## What is required
Look through the data that follows and copy each line with the string "lines".

========================================

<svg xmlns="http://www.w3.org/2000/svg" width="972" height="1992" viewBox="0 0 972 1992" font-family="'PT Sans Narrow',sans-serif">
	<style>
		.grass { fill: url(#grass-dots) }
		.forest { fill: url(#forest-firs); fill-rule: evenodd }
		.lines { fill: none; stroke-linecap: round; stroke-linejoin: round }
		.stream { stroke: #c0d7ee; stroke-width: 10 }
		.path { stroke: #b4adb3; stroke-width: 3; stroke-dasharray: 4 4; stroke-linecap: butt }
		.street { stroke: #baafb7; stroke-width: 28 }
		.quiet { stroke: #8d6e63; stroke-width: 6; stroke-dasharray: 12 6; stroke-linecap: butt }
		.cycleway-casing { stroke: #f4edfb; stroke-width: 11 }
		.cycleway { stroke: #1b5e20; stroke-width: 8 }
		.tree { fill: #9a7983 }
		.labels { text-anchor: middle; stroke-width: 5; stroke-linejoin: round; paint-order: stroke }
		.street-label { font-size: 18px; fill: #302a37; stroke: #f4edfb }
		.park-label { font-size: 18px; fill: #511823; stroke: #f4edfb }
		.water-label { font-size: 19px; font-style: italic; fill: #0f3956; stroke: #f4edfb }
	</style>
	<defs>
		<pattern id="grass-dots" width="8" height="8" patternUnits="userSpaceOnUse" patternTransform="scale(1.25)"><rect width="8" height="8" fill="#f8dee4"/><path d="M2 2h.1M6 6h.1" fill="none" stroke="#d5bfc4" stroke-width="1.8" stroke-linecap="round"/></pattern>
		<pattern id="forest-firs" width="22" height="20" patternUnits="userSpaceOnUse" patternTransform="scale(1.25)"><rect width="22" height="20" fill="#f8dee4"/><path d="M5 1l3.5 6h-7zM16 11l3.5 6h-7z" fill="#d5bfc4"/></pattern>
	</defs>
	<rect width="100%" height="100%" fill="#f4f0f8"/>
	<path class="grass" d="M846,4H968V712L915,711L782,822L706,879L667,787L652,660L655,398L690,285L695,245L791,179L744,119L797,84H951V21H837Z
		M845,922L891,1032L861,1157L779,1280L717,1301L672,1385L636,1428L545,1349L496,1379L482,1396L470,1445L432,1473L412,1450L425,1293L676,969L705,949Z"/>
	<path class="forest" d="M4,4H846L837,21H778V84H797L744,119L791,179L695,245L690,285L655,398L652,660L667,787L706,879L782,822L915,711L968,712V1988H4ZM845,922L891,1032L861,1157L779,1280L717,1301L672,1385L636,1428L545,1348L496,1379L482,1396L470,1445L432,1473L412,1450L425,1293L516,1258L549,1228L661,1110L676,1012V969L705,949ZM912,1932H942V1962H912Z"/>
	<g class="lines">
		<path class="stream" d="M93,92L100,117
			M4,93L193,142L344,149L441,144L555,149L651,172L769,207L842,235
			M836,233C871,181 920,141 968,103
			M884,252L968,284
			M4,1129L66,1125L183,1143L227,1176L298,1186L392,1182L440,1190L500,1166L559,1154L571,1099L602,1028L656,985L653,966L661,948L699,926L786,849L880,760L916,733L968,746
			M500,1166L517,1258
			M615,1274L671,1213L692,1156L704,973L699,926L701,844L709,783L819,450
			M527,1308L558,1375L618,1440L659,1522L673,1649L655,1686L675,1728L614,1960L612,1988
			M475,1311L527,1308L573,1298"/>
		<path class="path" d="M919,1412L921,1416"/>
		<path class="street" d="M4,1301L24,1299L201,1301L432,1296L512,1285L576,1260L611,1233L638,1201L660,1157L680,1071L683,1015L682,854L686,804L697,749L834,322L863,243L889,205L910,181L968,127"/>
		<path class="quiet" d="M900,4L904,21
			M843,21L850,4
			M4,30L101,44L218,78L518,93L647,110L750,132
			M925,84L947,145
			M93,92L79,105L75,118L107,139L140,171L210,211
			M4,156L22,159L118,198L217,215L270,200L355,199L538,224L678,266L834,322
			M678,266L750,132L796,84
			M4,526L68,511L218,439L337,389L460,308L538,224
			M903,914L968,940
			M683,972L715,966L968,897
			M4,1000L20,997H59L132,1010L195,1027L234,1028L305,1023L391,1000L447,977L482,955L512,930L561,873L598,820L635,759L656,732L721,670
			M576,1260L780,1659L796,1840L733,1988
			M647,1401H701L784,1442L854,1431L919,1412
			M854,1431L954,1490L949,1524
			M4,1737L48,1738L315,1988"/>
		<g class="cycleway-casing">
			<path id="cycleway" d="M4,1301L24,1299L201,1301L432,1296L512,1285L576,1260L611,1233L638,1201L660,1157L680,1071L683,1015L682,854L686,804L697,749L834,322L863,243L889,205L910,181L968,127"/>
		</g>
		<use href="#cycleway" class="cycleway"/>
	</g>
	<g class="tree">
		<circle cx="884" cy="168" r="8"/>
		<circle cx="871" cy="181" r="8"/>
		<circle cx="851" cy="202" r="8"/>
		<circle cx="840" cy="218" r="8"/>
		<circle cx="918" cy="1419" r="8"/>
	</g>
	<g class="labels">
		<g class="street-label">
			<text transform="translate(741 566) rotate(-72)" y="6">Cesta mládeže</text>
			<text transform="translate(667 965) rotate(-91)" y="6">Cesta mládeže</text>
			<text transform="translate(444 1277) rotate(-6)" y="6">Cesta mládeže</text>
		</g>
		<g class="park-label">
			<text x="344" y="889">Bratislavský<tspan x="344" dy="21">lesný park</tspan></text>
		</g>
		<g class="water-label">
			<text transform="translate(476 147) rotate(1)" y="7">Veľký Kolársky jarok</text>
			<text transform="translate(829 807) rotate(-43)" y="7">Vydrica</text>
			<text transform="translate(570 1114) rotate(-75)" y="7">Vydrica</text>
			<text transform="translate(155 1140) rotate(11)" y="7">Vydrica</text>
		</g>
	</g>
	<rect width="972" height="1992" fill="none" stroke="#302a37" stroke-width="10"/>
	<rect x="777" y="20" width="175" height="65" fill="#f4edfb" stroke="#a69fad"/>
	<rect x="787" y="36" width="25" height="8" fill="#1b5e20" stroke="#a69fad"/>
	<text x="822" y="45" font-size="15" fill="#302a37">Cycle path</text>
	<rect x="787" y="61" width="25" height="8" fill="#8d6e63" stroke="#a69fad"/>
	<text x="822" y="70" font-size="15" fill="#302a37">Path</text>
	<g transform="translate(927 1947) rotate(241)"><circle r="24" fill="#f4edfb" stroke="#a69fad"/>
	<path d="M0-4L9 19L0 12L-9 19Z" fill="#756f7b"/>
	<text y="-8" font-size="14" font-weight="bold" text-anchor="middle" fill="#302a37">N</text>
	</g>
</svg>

========================================

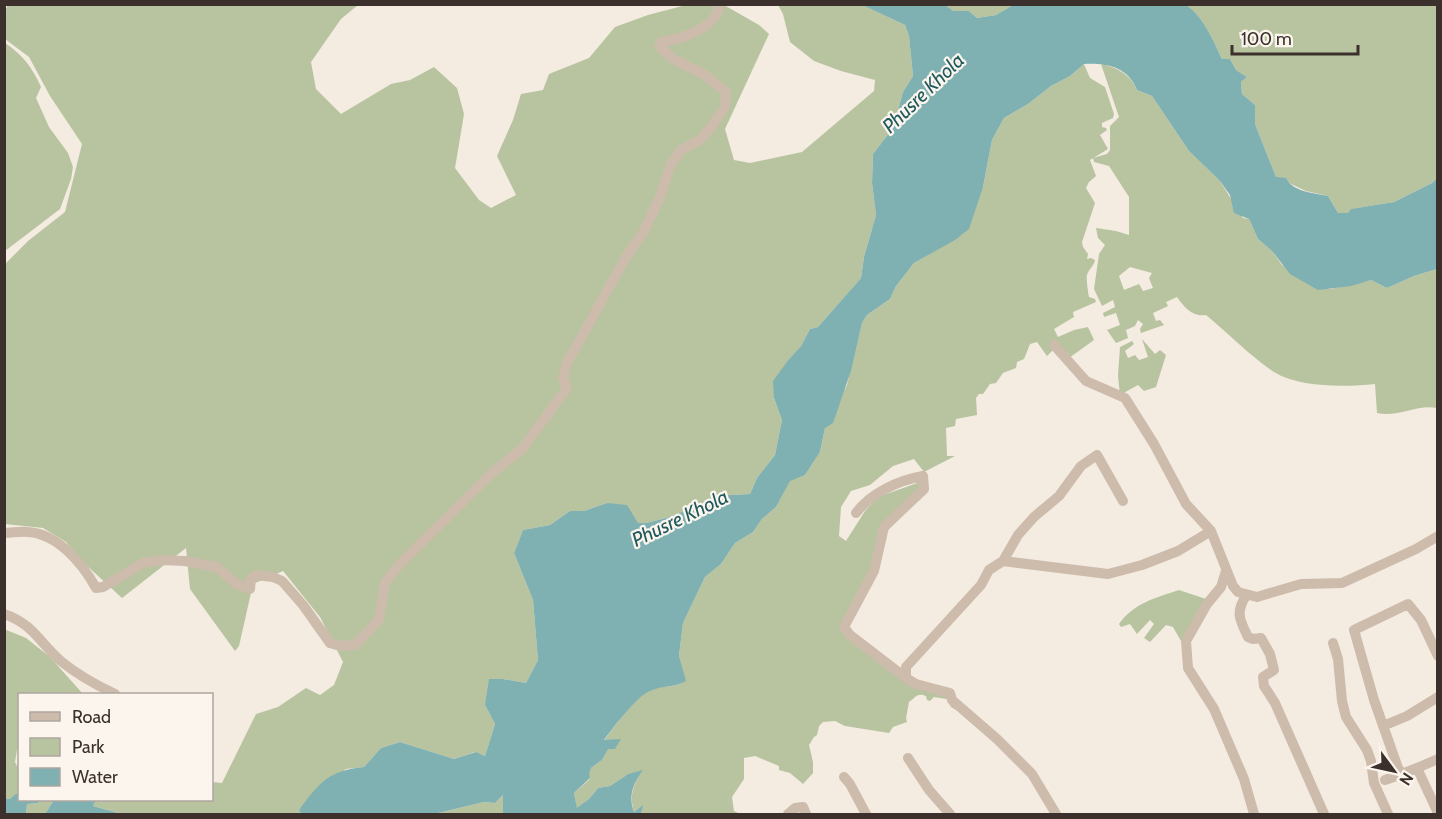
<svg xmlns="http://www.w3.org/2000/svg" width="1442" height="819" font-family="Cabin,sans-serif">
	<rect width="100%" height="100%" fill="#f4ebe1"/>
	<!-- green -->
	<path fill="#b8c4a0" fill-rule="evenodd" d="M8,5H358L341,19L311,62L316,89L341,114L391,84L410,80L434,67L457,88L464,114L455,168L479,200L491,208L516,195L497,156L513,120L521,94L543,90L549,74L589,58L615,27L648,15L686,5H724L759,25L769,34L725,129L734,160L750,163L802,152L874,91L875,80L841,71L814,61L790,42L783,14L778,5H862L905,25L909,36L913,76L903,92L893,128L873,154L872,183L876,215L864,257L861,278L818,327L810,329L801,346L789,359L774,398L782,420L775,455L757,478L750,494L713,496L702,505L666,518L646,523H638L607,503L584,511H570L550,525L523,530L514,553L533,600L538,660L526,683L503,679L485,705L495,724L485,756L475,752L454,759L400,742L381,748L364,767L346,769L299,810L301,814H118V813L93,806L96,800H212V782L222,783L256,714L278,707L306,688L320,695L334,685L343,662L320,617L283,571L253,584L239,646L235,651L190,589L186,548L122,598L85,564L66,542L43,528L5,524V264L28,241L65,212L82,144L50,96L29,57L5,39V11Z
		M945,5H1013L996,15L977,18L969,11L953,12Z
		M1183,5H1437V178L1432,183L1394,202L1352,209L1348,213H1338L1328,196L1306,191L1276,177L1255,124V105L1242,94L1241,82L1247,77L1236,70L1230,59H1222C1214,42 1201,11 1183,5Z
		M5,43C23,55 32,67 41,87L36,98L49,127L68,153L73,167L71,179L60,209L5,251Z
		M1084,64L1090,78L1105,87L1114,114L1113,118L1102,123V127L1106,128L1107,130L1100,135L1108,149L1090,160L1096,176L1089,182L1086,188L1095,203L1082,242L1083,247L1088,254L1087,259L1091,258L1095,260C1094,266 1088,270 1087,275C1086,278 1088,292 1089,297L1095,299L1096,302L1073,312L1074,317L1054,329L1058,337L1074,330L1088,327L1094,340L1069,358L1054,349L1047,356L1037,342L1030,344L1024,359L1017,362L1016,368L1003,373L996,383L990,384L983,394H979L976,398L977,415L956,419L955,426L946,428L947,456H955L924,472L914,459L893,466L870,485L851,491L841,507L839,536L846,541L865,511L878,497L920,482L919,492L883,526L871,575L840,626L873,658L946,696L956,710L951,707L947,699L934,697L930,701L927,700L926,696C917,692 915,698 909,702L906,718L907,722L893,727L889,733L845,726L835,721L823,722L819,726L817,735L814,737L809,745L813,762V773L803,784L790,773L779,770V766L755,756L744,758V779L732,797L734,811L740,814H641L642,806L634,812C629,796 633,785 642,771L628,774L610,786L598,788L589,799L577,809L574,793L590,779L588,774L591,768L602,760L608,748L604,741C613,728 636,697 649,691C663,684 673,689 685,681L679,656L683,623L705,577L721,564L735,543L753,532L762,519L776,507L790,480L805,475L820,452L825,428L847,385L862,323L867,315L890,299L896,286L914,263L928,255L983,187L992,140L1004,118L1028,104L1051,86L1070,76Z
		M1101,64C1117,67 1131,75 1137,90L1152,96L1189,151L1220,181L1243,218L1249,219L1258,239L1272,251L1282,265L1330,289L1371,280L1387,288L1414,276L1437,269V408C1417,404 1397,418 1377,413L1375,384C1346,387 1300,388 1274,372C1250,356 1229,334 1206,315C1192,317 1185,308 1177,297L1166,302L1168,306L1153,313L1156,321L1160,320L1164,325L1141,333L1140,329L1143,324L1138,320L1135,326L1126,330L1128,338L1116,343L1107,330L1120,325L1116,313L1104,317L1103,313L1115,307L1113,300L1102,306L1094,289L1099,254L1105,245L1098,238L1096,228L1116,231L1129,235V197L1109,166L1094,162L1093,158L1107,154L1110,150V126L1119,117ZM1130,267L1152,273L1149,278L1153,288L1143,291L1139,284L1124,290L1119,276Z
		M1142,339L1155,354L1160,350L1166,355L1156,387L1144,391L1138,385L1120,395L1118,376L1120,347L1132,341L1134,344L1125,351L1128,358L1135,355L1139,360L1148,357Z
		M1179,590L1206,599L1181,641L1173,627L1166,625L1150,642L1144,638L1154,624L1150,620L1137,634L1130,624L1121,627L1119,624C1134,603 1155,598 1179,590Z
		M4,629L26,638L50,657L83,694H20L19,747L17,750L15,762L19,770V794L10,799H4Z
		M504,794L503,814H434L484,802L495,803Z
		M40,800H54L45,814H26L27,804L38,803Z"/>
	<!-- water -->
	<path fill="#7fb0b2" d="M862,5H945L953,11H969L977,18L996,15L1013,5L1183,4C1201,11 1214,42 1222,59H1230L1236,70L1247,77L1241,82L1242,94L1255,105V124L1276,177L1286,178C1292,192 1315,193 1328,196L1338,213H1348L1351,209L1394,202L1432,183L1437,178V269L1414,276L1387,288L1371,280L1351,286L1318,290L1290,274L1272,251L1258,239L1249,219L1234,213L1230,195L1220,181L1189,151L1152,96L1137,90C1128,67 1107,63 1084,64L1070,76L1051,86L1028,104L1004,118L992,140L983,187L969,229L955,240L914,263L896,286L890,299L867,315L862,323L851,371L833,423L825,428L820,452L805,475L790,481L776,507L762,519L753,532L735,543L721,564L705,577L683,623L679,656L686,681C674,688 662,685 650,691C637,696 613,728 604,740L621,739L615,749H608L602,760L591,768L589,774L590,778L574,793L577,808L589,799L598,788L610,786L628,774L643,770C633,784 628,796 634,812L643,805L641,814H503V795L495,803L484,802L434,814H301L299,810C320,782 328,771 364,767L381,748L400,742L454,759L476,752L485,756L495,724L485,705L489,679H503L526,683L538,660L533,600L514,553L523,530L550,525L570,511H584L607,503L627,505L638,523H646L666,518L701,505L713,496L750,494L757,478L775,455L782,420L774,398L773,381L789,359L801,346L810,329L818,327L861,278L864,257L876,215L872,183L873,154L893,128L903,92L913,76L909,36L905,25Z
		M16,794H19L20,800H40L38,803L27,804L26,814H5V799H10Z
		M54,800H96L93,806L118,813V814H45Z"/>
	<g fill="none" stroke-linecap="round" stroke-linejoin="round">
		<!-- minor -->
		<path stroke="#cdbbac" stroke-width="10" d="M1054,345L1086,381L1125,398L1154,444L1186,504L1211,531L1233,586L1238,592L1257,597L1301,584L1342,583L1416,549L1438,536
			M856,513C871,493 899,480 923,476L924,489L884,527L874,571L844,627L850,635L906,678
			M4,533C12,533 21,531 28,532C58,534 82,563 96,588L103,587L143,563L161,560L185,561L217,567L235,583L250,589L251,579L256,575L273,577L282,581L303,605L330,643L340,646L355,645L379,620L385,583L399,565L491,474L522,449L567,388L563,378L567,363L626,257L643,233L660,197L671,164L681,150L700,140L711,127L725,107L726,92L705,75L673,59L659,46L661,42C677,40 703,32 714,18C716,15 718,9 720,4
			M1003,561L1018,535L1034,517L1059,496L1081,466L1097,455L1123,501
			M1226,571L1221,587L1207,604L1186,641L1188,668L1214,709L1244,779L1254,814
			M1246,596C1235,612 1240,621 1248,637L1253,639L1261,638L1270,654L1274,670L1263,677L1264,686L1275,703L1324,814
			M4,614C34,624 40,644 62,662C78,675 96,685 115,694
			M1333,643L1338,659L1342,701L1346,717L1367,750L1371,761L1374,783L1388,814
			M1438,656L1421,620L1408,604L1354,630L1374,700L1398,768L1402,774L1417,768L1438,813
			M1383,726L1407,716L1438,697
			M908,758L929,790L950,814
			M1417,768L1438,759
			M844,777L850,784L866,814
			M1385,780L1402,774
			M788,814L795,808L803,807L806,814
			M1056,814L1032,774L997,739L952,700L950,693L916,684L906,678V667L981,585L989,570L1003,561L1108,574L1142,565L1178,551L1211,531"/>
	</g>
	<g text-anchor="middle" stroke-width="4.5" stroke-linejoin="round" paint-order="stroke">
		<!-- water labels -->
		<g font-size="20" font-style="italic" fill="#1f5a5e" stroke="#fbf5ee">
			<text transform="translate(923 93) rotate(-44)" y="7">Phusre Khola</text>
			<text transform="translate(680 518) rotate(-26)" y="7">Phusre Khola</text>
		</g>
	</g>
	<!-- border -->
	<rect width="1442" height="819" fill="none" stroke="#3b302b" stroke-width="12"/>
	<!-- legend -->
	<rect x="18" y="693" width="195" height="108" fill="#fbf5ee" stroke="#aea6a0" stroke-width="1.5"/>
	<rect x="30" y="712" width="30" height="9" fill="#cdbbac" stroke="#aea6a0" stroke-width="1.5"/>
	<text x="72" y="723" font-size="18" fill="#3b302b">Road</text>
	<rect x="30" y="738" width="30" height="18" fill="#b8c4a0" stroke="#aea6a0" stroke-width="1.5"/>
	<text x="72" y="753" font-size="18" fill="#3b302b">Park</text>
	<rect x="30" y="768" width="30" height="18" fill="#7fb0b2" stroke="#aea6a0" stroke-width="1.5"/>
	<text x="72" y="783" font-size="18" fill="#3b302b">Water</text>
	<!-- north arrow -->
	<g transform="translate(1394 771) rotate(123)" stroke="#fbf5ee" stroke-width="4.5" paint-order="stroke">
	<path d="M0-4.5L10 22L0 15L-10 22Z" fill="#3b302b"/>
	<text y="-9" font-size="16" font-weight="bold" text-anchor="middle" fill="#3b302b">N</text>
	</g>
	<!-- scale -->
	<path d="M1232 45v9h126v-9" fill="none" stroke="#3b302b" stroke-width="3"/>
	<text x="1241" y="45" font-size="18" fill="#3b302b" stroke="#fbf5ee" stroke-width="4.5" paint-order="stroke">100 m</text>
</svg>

========================================

## Response
		.lines { fill: none; stroke-linecap: round; stroke-linejoin: round }
	<g class="lines">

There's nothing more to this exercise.